OBJECTIVE:
Reproduce the listing verbatim, starting at the line containing "it says 5:17" and ending at the final line of the listing. Leave the pictures out of your copy.

DATASET ROWS:
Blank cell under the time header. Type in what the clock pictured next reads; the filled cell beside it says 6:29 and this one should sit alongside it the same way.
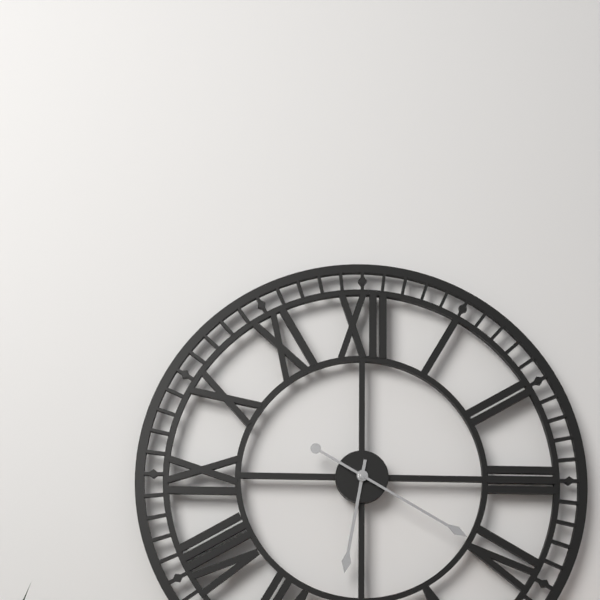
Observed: 6:20
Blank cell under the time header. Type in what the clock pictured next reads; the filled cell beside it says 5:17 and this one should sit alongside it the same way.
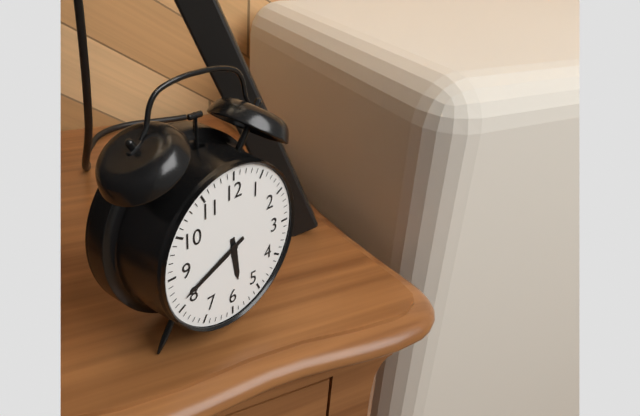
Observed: 5:41
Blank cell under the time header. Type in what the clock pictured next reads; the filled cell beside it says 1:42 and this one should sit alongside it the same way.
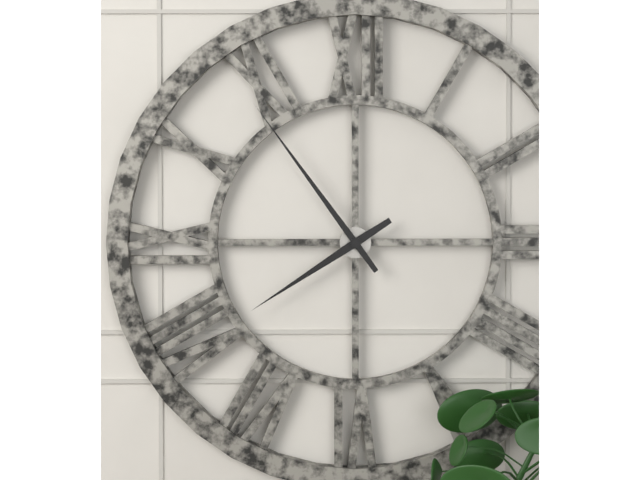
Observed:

TASK SOLUTION:
Blank cell under the time header. Type in what the clock pictured next reads; the filled cell beside it says 5:17 and this one should sit alongside it the same way.
Observed: 5:41
Blank cell under the time header. Type in what the clock pictured next reads; the filled cell beside it says 1:42 and this one should sit alongside it the same way.
Observed:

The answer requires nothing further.